== Segment start ==

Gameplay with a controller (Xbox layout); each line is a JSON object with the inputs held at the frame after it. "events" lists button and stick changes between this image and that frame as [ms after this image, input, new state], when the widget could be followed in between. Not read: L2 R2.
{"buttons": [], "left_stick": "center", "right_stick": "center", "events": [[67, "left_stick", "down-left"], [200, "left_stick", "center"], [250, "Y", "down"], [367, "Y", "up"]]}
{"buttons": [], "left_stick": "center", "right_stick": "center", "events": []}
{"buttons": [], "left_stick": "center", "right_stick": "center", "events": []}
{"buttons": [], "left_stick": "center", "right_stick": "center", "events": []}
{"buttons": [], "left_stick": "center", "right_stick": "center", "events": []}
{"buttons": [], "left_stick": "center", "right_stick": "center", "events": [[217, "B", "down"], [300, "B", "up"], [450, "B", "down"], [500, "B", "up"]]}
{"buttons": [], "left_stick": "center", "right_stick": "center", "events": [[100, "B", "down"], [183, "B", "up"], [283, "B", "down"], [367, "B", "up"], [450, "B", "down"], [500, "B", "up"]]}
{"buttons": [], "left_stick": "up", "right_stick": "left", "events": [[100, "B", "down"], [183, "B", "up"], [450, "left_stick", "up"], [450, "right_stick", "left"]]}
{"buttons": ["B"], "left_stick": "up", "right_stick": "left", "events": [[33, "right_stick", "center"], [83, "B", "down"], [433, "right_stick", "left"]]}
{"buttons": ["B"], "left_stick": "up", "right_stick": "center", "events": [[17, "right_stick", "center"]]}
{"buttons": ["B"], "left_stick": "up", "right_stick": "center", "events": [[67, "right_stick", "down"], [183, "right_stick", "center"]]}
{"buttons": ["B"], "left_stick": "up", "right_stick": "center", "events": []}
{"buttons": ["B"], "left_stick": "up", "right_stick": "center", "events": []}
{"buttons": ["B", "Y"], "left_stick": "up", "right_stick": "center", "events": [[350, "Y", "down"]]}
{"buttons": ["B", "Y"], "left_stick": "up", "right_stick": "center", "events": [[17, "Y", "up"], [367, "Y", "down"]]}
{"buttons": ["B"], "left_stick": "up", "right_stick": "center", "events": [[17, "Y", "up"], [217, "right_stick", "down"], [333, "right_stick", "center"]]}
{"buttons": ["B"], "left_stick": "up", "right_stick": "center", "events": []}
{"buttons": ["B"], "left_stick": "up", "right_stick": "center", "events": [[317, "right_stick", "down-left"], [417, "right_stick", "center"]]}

== Segment end ==

Write the records out precisely, omitting nothing.

Gameplay with a controller (Xbox layout); each line is a JSON object with the inputs held at the frame after it. "events" lists button and stick changes between this image and that frame as [ms after this image, input, new state], when the widget could be followed in between. Not read: L2 R2.
{"buttons": [], "left_stick": "center", "right_stick": "center", "events": [[67, "left_stick", "down-left"], [200, "left_stick", "center"], [250, "Y", "down"], [367, "Y", "up"]]}
{"buttons": [], "left_stick": "center", "right_stick": "center", "events": []}
{"buttons": [], "left_stick": "center", "right_stick": "center", "events": []}
{"buttons": [], "left_stick": "center", "right_stick": "center", "events": []}
{"buttons": [], "left_stick": "center", "right_stick": "center", "events": []}
{"buttons": [], "left_stick": "center", "right_stick": "center", "events": [[217, "B", "down"], [300, "B", "up"], [450, "B", "down"], [500, "B", "up"]]}
{"buttons": [], "left_stick": "center", "right_stick": "center", "events": [[100, "B", "down"], [183, "B", "up"], [283, "B", "down"], [367, "B", "up"], [450, "B", "down"], [500, "B", "up"]]}
{"buttons": [], "left_stick": "up", "right_stick": "left", "events": [[100, "B", "down"], [183, "B", "up"], [450, "left_stick", "up"], [450, "right_stick", "left"]]}
{"buttons": ["B"], "left_stick": "up", "right_stick": "left", "events": [[33, "right_stick", "center"], [83, "B", "down"], [433, "right_stick", "left"]]}
{"buttons": ["B"], "left_stick": "up", "right_stick": "center", "events": [[17, "right_stick", "center"]]}
{"buttons": ["B"], "left_stick": "up", "right_stick": "center", "events": [[67, "right_stick", "down"], [183, "right_stick", "center"]]}
{"buttons": ["B"], "left_stick": "up", "right_stick": "center", "events": []}
{"buttons": ["B"], "left_stick": "up", "right_stick": "center", "events": []}
{"buttons": ["B", "Y"], "left_stick": "up", "right_stick": "center", "events": [[350, "Y", "down"]]}
{"buttons": ["B", "Y"], "left_stick": "up", "right_stick": "center", "events": [[17, "Y", "up"], [367, "Y", "down"]]}
{"buttons": ["B"], "left_stick": "up", "right_stick": "center", "events": [[17, "Y", "up"], [217, "right_stick", "down"], [333, "right_stick", "center"]]}
{"buttons": ["B"], "left_stick": "up", "right_stick": "center", "events": []}
{"buttons": ["B"], "left_stick": "up", "right_stick": "center", "events": [[317, "right_stick", "down-left"], [417, "right_stick", "center"]]}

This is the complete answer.